# What to work on
Could you extract the rows below, from the line with "Which range on" to the line with "What is the", with both of those lines included, and copy them word for word?

# Data shown
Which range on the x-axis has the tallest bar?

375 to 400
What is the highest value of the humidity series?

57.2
==
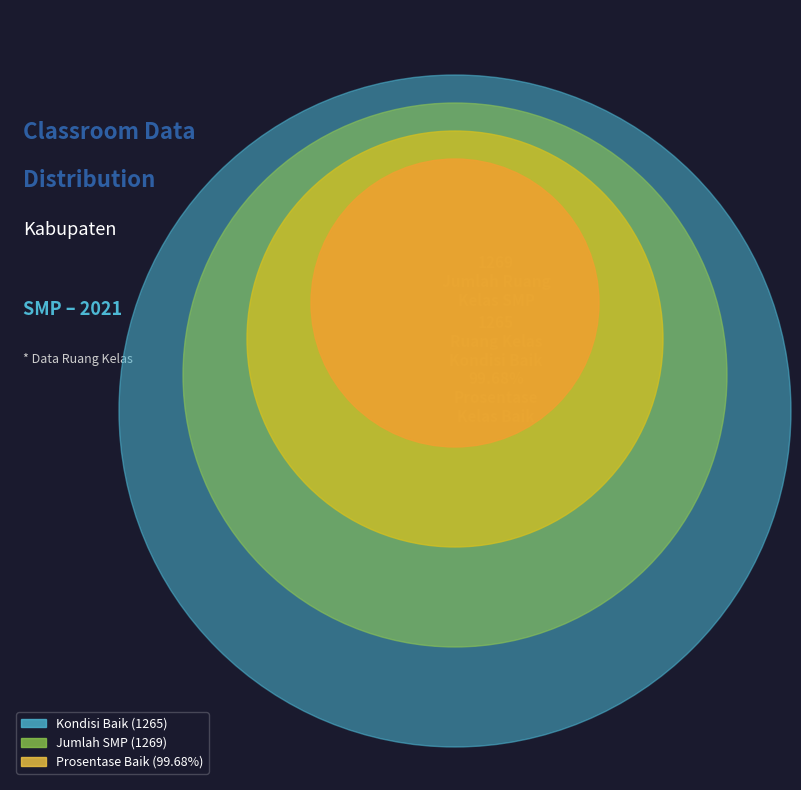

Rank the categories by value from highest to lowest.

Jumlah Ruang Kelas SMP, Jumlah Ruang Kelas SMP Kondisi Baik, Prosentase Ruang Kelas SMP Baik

# Result
Which range on the x-axis has the tallest bar?

375 to 400
What is the highest value of the humidity series?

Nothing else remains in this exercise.